Work continued this week on the holy water, as we turned our attention to the two remaining versions needed. One is a “dull” version for Act 2, and the other is a “boiling” version for Act 4. NR and I went back and reviewed a couple of AVIs that could work for these animations, and he started the work on converting them to PNGs and IFLs. He created first pass versions of the DTS shapes with the animations, and so far so good. We’ll need to continue the work on them to refine the look and feel, but hopefully all that should be done in the next week or two. The rest of my time was spent fixing old issues and adding new functionality. The new functionality is the PRAY FOR command, which was relatively straightforward since there aren’t too many valid targets for that command. As for the fixes, there were a few: the response to the EAT HARE command in Act 1 is now correct, the background events (wind, wolf howl, voices, etc) are now delayed at the beginning of Act 2, and we now allow for skipping the “Act 2” text when it is displayed on the screen. Finally, I started going back to make needed fixes to Constantin’s voice recordings for Act 1 (to provide proper synchronization with the animations), as well as minor tweaks to Drogo’s Act 1 animations, which could use a little spicing up.

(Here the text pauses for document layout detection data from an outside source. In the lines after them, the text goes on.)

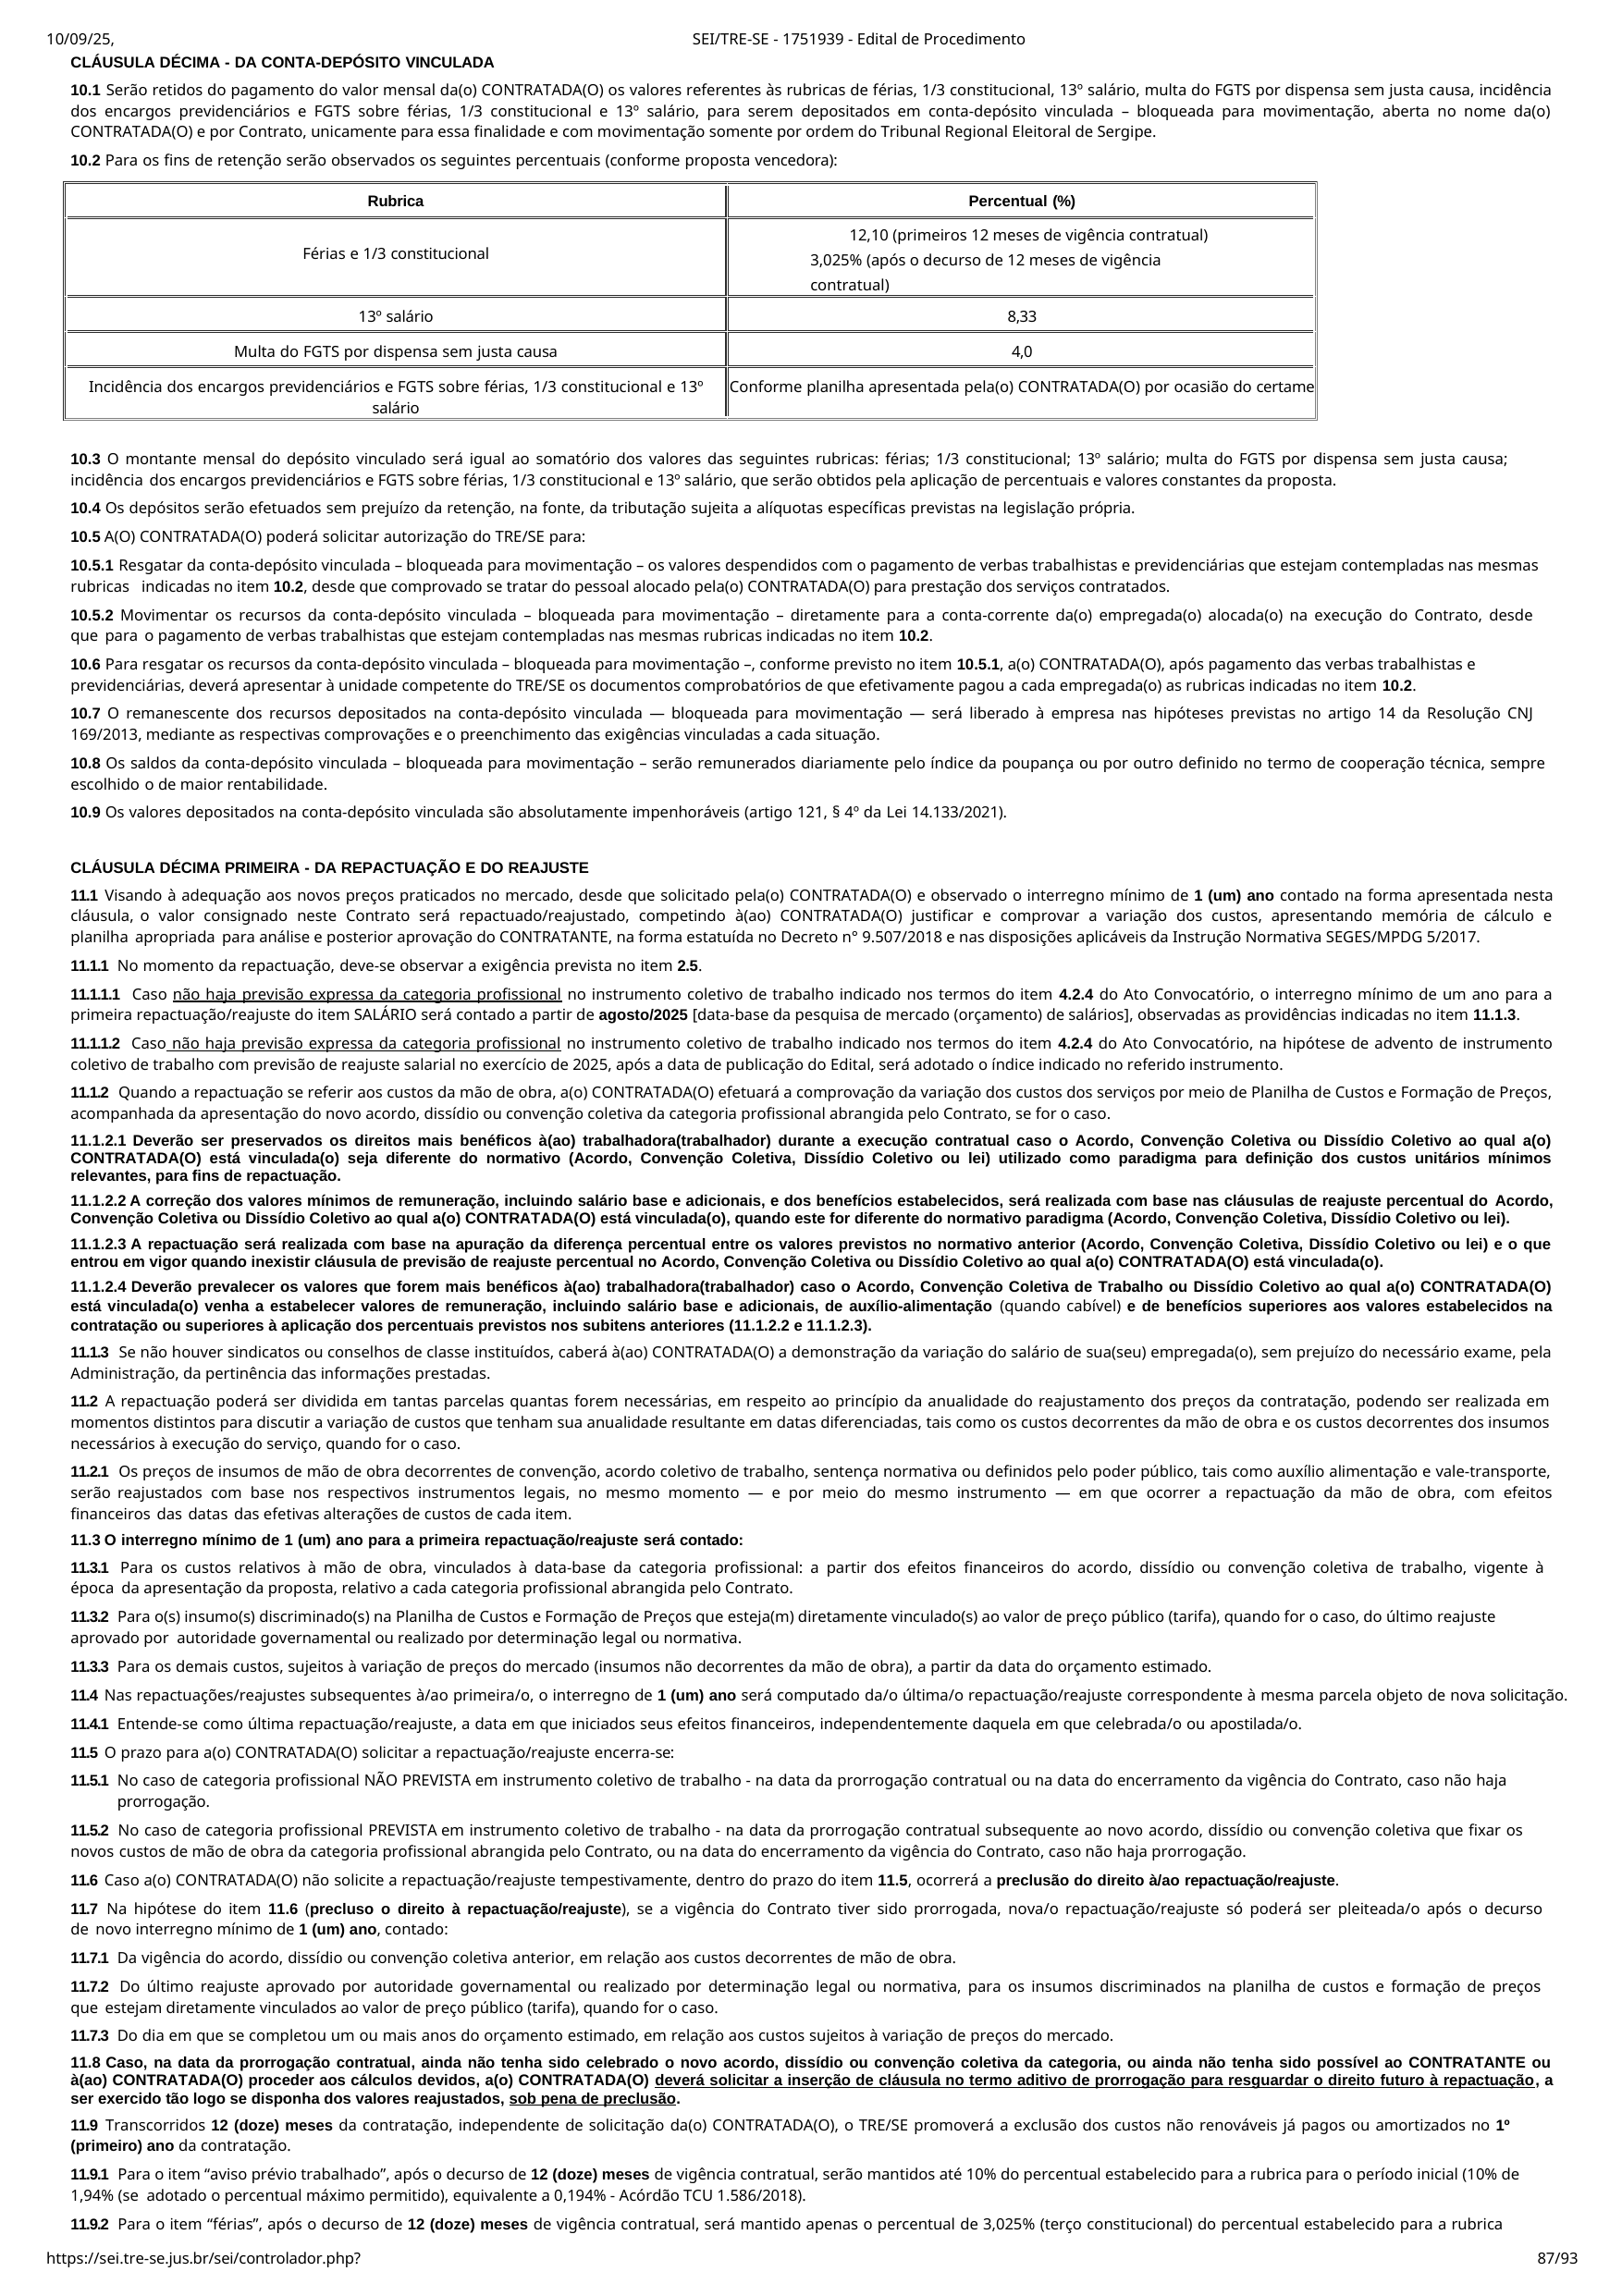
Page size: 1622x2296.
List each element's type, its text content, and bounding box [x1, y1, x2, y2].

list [70, 2213, 1553, 2234]
list Para os fins de retenção serão observados os seguintes percentuais (conforme proposta vencedora): [70, 149, 1581, 170]
list Os preços de insumos de mão de obra decorrentes de convenção, acordo coletivo de trabalho, sentença normativa ou definidos pelo poder público, tais como auxílio alimentação e vale-transporte, serão reajustados com base nos respectivos instrumentos legais, no mesmo momento — e por meio do mesmo instrumento — em que ocorrer a repactuação da mão de obra, com efeitos financeiros das datas das efetivas alterações de custos de cada item. [70, 1461, 1553, 1524]
list Da vigência do acordo, dissídio ou convenção coletiva anterior, em relação aos custos decorrentes de mão de obra. [70, 1947, 1581, 1968]
list A correção dos valores mínimos de remuneração, incluindo salário base e adicionais, e dos benefícios estabelecidos, será realizada com base nas cláusulas de reajuste percentual do Acordo, Convenção Coletiva ou Dissídio Coletivo ao qual a(o) CONTRATADA(O) está vinculada(o), quando este for diferente do normativo paradigma (Acordo, Convenção Coletiva, Dissídio Coletivo ou lei). [70, 1192, 1553, 1227]
list Deverão prevalecer os valores que forem mais benéficos à(ao) trabalhadora(trabalhador) caso o Acordo, Convenção Coletiva de Trabalho ou Dissídio Coletivo ao qual a(o) CONTRATADA(O) está vinculada(o) venha a estabelecer valores de remuneração, incluindo salário base e adicionais, de auxílio-alimentação (quando cabível) e de benefícios superiores aos valores estabelecidos na contratação ou superiores à aplicação dos percentuais previstos nos subitens anteriores (11.1.2.2 e 11.1.2.3). [70, 1278, 1553, 1334]
list Os depósitos serão efetuados sem prejuízo da retenção, na fonte, da tributação sujeita a alíquotas específicas previstas na legislação própria. [70, 497, 1581, 519]
list Para o(s) insumo(s) discriminado(s) na Planilha de Custos e Formação de Preços que esteja(m) diretamente vinculado(s) ao valor de preço público (tarifa), quando for o caso, do último reajuste aprovado por autoridade governamental ou realizado por determinação legal ou normativa. [70, 1606, 1553, 1648]
list Para os demais custos, sujeitos à variação de preços do mercado (insumos não decorrentes da mão de obra), a partir da data do orçamento estimado. [70, 1655, 1581, 1676]
list Do último reajuste aprovado por autoridade governamental ou realizado por determinação legal ou normativa, para os insumos discriminados na planilha de custos e formação de preços que estejam diretamente vinculados ao valor de preço público (tarifa), quando for o caso. [70, 1976, 1553, 2018]
list Quando a repactuação se referir aos custos da mão de obra, a(o) CONTRATADA(O) efetuará a comprovação da variação dos custos dos serviços por meio de Planilha de Custos e Formação de Preços, acompanhada da apresentação do novo acordo, dissídio ou convenção coletiva da categoria profissional abrangida pelo Contrato, se for o caso. [70, 1082, 1553, 1124]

One week period leading up to 2014-08-04:

  • Began work on “dull” and “boiling” versions of holy water; first pass DTS shapes created and tested
  • Final adjustments to “dull” and “boiling” animations begun (NR)
  • PRAY FOR command implemented
  • Fixed response to EAT HARE in Act 1 (tied to “Wait until I’m finished” animation)
  • Background event daemon adjusted to include delay before starting in Act 2 (and beyond)
  • Act text keymap created for the screens displaying the “Act” intro text
  • Act text display fixed to allow skipping for Act 2 and beyond
  • Began corrections to Constantin’s Act 1 topic response sound files for better synchronization with animations
  • Began tweaks to Drogo’s Act 1 animations

This week’s screenshot shows Drogo during Act 1, responding to a question about Ignatius.


How do you feel about Ignatius, Drogo?

How do you feel about Ignatius, Drogo?